(Collection entries)
=== Begin Enclosure ===

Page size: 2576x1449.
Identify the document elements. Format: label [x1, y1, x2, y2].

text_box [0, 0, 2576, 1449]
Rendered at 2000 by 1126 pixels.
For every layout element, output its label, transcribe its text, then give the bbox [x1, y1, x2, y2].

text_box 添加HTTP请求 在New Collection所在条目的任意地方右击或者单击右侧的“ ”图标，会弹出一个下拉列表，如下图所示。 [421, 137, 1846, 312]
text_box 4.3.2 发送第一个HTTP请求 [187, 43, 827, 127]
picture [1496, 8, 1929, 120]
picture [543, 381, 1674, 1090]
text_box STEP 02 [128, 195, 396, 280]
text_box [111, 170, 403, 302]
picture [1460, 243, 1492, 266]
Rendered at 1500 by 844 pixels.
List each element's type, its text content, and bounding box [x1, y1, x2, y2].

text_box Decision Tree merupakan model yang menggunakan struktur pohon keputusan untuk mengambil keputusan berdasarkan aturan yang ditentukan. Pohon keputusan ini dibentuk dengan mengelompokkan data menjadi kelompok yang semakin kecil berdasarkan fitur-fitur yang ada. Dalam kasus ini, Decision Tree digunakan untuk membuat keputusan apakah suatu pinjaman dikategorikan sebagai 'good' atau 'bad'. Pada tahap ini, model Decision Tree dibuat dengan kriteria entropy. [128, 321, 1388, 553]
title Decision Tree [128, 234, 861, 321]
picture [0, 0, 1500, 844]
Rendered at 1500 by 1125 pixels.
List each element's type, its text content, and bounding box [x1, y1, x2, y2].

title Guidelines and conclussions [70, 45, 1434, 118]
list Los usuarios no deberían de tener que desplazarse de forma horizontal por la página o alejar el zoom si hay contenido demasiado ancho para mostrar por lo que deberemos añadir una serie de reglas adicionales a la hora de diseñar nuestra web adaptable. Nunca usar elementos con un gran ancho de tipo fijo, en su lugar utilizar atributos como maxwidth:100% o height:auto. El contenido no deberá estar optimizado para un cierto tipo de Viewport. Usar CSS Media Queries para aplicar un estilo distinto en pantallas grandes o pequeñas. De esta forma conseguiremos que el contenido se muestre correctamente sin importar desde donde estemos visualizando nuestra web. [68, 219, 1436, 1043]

=== End Enclosure ===

Line by line, restate the data exactly.

> **Exercise output**
Page size: 2576x1449.
Identify the document elements. Format: label [x1, y1, x2, y2].

text_box [0, 0, 2576, 1449]
Rendered at 2000 by 1126 pixels.
For every layout element, output its label, transcribe its text, then give the bbox [x1, y1, x2, y2].

text_box 添加HTTP请求 在New Collection所在条目的任意地方右击或者单击右侧的“ ”图标，会弹出一个下拉列表，如下图所示。 [421, 137, 1846, 312]
text_box 4.3.2 发送第一个HTTP请求 [187, 43, 827, 127]
picture [1496, 8, 1929, 120]
picture [543, 381, 1674, 1090]
text_box STEP 02 [128, 195, 396, 280]
text_box [111, 170, 403, 302]
picture [1460, 243, 1492, 266]
Rendered at 1500 by 844 pixels.
List each element's type, its text content, and bounding box [x1, y1, x2, y2].

text_box Decision Tree merupakan model yang menggunakan struktur pohon keputusan untuk mengambil keputusan berdasarkan aturan yang ditentukan. Pohon keputusan ini dibentuk dengan mengelompokkan data menjadi kelompok yang semakin kecil berdasarkan fitur-fitur yang ada. Dalam kasus ini, Decision Tree digunakan untuk membuat keputusan apakah suatu pinjaman dikategorikan sebagai 'good' atau 'bad'. Pada tahap ini, model Decision Tree dibuat dengan kriteria entropy. [128, 321, 1388, 553]
title Decision Tree [128, 234, 861, 321]
picture [0, 0, 1500, 844]
Rendered at 1500 by 1125 pixels.
List each element's type, its text content, and bounding box [x1, y1, x2, y2].

title Guidelines and conclussions [70, 45, 1434, 118]
list Los usuarios no deberían de tener que desplazarse de forma horizontal por la página o alejar el zoom si hay contenido demasiado ancho para mostrar por lo que deberemos añadir una serie de reglas adicionales a la hora de diseñar nuestra web adaptable. Nunca usar elementos con un gran ancho de tipo fijo, en su lugar utilizar atributos como maxwidth:100% o height:auto. El contenido no deberá estar optimizado para un cierto tipo de Viewport. Usar CSS Media Queries para aplicar un estilo distinto en pantallas grandes o pequeñas. De esta forma conseguiremos que el contenido se muestre correctamente sin importar desde donde estemos visualizando nuestra web. [68, 219, 1436, 1043]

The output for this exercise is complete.